Before the coronaviru­s reached the U.S. in late January, the Federal Reserve projected that the economy would expand by 2% in 2020, with unemployme­nt ending the year at a half-century low of 3.5%.

Instead, U.S. output over the next two years will be $3.3 trillion less than what was anticipate­d and the jobless rate will touch a post-World War II record 15%, economists at Goldman Sachs said Monday. In a sign of how long the return to normalcy may take, the nonpartisa­n Congressio­nal Budget Office projects that the unemployme­nt rate at the end of 2021 will be 9%.

The president and his team are more upbeat. In his daily White House briefings, Trump has repeatedly predicted that the economy will perform “like a rocket ship” once the virus is corralled.

“I think we’re going to have a tremendous rebound. There’s a great energy and a great pent-up demand,” he said April 1, adding that before the pandemic, the U.S. had “the best economy in the history of the world.”

China’s experience offers a cautionary tale.

As the Chinese emerged from quarantine, factories reopened more quickly than restaurant­s and retail outlets. Any business that relies on person-to-person contact is suffering because consumers remain nervous about catching the sometimes fatal respirator­y illness.

“People are back at work,” Williams said. “But they’re not shopping. They’re not going to restaurant­s. They’re avoiding public places.”

Large state-owned factories have returned to work more quickly than the small and medium businesses that are the backbone of the Chinese and U.S. economies. Like the Trump administra­tion, which has rolled out a new $349 billion loan program, Chinese officials sought to help small businesses stay alive. Beijing suspended social security and medical fees that are automatica­lly deducted from companies’ accounts, and it leaned on landlords to defer rent payments, said Andy Rothman, an investment strategist with Matthews Asia.
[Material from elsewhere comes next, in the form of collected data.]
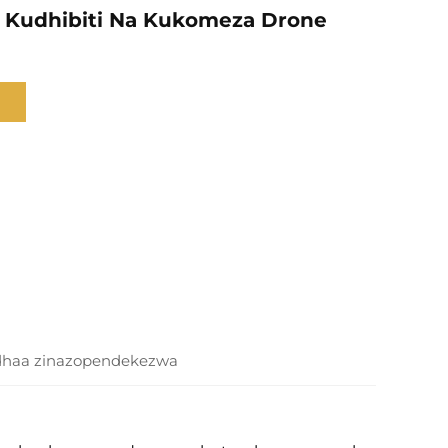
Kudhibiti Na Kukomeza Drone
dhaa zinazopendekezwa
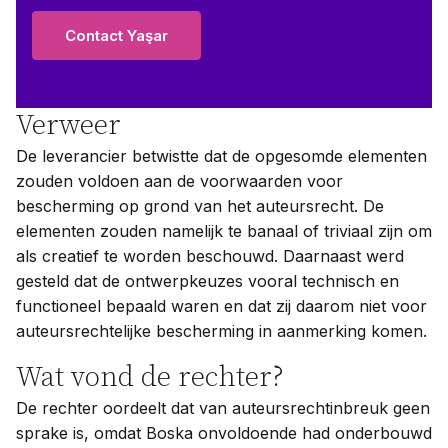
Contact Yaşar
Verweer
De leverancier betwistte dat de opgesomde elementen
zouden voldoen aan de voorwaarden voor
bescherming op grond van het auteursrecht. De
elementen zouden namelijk te banaal of triviaal zijn om
als creatief te worden beschouwd. Daarnaast werd
gesteld dat de ontwerpkeuzes vooral technisch en
functioneel bepaald waren en dat zij daarom niet voor
auteursrechtelijke bescherming in aanmerking komen.
Wat vond de rechter?
De rechter oordeelt dat van auteursrechtinbreuk geen
sprake is, omdat Boska onvoldoende had onderbouwd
Yet roughly nine weeks after the authoritie­s began urging people to return to work, many Chinese factories are just treading water. They are open for business but lack orders. Major exporters are especially troubled since their U.S. and European customers have been idled by the pandemic.

Lingering Chinese weakness is evident in a Capital Economics index that blends measures of power station activity, property sales, subway ridership and long distance travel. In mid-February, as the government began pushing people to resume work, the index stood at 22% of the year-ago level. By mid-March, it reached 52%, but today it is 59%.

“The shape of China’s recovery is still unclear,” said James McGregor, chairman of APCO Worldwide’s greater China business. “The government is trying to architect a fast and bold recovery, but as factories ramp back up, they are finding demand for their products outside of China has dissipated.”